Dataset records

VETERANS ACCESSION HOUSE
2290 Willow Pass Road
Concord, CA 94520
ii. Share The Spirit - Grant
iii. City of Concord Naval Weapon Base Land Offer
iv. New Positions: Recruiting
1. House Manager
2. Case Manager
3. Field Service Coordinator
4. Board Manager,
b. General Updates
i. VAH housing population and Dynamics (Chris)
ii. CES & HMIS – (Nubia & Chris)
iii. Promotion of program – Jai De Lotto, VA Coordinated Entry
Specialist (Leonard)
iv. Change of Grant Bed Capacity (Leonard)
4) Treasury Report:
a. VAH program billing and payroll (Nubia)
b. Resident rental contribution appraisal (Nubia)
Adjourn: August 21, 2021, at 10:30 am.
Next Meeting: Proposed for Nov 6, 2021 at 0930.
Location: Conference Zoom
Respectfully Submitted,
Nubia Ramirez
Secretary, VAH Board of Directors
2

* * *

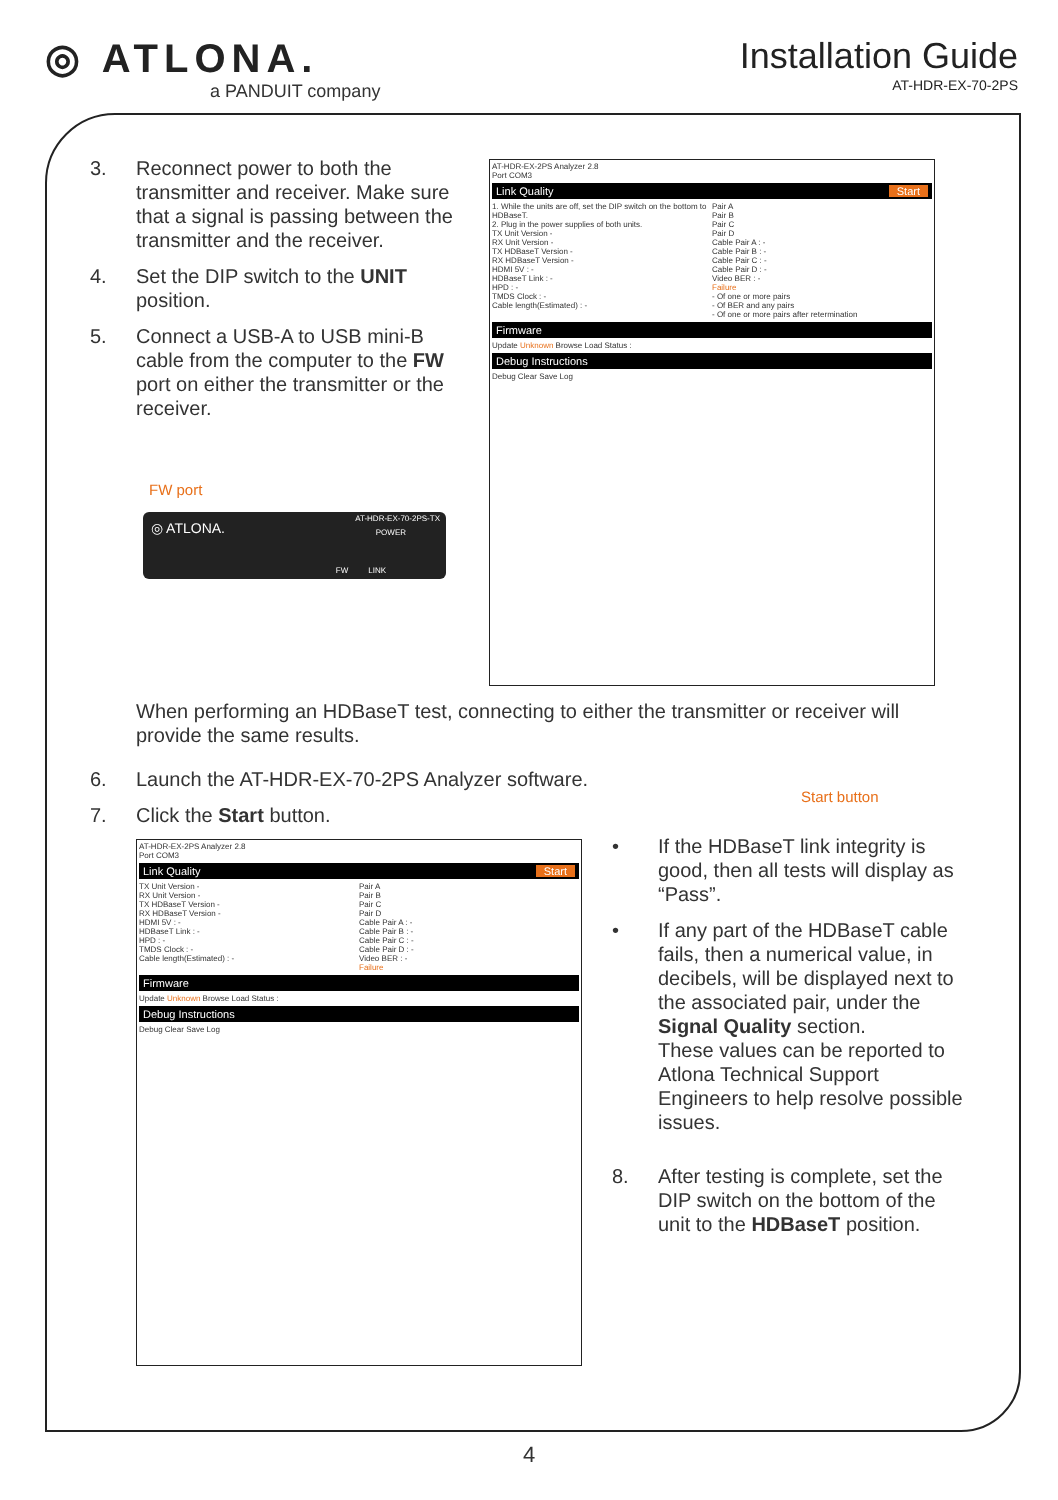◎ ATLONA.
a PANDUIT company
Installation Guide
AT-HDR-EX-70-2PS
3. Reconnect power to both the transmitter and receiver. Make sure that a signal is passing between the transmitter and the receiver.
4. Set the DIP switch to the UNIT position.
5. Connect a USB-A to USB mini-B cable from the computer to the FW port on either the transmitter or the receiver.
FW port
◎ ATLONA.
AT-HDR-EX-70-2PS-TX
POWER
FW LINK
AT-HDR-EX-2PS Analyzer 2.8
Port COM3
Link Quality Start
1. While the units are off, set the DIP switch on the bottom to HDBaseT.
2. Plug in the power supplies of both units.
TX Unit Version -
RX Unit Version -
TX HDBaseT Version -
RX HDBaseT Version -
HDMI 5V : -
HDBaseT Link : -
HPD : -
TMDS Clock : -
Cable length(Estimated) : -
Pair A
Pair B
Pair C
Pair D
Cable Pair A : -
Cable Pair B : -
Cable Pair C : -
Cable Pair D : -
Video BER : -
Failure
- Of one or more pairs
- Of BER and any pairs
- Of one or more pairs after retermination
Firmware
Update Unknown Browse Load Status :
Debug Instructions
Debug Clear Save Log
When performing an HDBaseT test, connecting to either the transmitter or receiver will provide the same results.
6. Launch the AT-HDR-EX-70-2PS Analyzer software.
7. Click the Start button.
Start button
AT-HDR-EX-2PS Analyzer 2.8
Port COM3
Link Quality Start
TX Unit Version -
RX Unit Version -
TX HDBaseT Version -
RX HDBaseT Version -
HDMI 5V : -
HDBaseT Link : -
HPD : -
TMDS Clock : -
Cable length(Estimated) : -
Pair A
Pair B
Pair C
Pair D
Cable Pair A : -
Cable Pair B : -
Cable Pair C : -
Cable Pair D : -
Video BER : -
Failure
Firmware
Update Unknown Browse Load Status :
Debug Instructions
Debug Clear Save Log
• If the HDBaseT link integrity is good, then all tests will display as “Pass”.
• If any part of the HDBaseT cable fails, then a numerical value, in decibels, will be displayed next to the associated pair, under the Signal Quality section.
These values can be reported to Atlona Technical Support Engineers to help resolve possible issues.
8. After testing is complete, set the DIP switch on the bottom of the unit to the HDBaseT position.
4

* * *

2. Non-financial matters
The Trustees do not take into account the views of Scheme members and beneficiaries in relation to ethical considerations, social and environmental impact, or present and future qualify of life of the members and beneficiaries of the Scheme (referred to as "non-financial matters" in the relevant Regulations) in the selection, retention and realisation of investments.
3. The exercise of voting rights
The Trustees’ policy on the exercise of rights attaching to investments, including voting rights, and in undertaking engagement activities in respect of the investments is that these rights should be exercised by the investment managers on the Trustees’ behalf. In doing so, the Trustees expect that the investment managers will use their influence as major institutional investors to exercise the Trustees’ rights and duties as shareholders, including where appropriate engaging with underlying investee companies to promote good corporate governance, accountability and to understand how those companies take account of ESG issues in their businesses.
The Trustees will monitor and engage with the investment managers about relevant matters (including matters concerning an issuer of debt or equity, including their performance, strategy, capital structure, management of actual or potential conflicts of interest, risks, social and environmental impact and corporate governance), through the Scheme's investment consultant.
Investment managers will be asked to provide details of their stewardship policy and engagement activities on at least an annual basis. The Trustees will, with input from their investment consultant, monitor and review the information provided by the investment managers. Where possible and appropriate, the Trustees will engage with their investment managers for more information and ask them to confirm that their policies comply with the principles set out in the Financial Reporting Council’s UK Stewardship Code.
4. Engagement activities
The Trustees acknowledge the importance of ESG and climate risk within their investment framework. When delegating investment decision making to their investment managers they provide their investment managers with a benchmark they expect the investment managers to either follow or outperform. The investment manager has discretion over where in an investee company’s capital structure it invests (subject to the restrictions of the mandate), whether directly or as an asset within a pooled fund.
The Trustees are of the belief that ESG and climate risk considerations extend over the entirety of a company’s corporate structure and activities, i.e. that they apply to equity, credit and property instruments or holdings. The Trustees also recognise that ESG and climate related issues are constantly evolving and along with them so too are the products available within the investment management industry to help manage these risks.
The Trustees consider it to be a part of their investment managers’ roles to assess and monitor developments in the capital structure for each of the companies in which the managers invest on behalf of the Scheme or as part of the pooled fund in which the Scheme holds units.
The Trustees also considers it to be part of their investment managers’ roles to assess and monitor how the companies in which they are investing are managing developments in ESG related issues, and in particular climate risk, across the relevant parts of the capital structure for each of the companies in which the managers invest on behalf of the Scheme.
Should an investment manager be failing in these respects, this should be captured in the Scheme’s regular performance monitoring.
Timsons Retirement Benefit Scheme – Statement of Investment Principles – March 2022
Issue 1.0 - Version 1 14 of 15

→ **Directions**
Wherever the string "transmitter" appears in the entries above, return the line it appears on.

→ **Solution for this task**
3. Reconnect power to both the transmitter and receiver. Make sure that a signal is passing between the transmitter and the receiver.
5. Connect a USB-A to USB mini-B cable from the computer to the FW port on either the transmitter or the receiver.
When performing an HDBaseT test, connecting to either the transmitter or receiver will provide the same results.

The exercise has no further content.